Le film se passe à Cluj, en Transylvanie, le pays de Dracula, oui mais ça ce sera pour plus tard (le prochain film de Jude). En attendant, c'est plutôt des origines hongroises de la ville comme de l'héroïne dont il est question (source d'engueulade avec la mère qui défend Orbán). Kontinental '25 a été filmé avec un iPhone 15 (et son grand-angle, pas du meilleur effet sur grand écran), autant dire que le film n'est pas d'une grande beauté plastique, fidèle en cela à l'esthétique lo-fi de Jude (mais il n'est pas moche non plus, notamment dans les scènes de nuit — le film est aussi un portrait de Cluj, que nous fait visiter Orsolya à travers ses déambulations, auxquelles s'ajoutent, iPhone oblige, les images fixes de vieux immeubles, témoins d'un passé révolu dans une ville en pleine expansion). Seul vrai défaut, et pas nouveau non plus chez Jude, ça jacasse beaucoup, via toutes ces rencontres que fait Orsolya, racontant à chaque fois (la répétition, motif judien par excellence) comment l'homme s'est pendu au radiateur avec un fil de fer, le fait qu'il se soit pissé dessus et ce sentiment de culpabilité qui depuis la poursuit, bien que légalement elle n'est pas coupable, se croit-elle obligée de préciser, à chaque fois là aussi... Et en retour, l'amie et ses histoires, elles, de "caca" concernant un SDF zonant près de chez elle, puis un ancien étudiant, devenu livreur (ubérisé) de pizzas, et ses interminables histoires estampillées "zen", avec qui, complètement ivre, elle finira par baiser... enfin le prêtre orthodoxe qui, plutôt que de la soulager, la perturbe encore plus avec ses maximes absconses tirées de l'Evangile. Impuissance de la parole.

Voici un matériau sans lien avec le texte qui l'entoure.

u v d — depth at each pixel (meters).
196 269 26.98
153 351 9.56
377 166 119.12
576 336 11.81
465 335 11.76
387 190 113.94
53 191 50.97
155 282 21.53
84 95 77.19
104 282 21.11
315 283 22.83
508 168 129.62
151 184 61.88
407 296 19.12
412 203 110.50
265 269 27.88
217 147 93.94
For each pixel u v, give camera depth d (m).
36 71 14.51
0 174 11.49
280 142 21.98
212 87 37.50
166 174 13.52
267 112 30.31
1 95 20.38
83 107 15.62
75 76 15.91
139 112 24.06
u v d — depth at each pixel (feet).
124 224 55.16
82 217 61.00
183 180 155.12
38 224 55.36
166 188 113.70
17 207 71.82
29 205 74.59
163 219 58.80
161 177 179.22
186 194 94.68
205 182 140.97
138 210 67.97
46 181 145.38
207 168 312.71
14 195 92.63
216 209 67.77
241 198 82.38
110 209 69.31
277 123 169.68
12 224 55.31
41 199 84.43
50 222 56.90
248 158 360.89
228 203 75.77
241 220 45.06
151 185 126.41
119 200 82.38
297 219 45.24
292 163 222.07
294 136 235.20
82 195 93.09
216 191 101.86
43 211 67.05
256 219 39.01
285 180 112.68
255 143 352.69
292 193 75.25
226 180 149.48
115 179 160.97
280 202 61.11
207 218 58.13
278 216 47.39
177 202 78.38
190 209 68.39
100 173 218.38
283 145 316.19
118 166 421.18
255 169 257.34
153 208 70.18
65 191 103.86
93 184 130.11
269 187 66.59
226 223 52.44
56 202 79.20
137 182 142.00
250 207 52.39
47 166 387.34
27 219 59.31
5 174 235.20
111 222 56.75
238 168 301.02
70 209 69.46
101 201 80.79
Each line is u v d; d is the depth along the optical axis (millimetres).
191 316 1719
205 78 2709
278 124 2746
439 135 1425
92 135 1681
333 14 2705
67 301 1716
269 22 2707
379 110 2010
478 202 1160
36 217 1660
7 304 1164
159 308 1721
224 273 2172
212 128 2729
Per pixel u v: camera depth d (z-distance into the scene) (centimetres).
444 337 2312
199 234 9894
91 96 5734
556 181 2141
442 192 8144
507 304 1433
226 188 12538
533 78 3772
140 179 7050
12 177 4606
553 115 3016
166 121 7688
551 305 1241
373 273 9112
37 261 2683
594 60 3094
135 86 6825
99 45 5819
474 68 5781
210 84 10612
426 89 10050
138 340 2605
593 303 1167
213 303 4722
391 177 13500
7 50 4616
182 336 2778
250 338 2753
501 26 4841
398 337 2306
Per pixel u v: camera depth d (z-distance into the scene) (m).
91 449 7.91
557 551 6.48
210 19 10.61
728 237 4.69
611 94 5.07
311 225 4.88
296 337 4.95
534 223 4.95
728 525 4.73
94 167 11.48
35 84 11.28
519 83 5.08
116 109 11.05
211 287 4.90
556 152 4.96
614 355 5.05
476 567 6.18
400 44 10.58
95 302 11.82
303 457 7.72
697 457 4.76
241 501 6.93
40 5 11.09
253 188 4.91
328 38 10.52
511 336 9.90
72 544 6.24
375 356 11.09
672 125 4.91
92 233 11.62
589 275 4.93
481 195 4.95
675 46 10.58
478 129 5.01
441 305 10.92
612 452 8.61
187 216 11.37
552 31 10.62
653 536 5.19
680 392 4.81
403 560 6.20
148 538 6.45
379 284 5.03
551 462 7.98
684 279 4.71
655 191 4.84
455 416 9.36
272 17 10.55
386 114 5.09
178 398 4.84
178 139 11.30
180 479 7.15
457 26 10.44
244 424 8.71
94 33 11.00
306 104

Tout mal foutu et verbeux qu'il est, le film n'en est pas moins convaincant par l'énergie déployée, sa manière de brocarder l'ultra-libéralisme (pensons à la truculence du sans-abri qui ouvre le film, sorte de Boudu ou de Bardamu des Carpates — des noms en "u" bien roumains, haha — jurant à tout bout de champ et en cela, frère de l'Angela citée plus haut... C'est le côté obscène du cinéma de Jude (Jude l'Obscène et non l'Obscur, haha, bis), qui lasserait vite s'il n'y avait, en contrepartie, cette espèce de vis poetica qui sourd du film, telle une force sous-jacente... C'est le cas par exemple avec les dinosaures animatroniques du parc ou encore le chien robot, image d'une nature de plus en plus artificielle, comme d'un monde de moins en moins humain. Une poésie des plus prosaïque, il va de soi, qui chez Jude émerge ainsi, au détour d'un plan ou d'une scène, par la seule présence d'éléments incongrus, au sens d'inappropriés, qui ne répondent pas aux règles en usage, celles de la bienséance (à l'image du sans-abri), celles aussi du "bien filmé" (dont Jude n'a que faire). L'art de Jude c'est cela finalement: un art de l'incongru.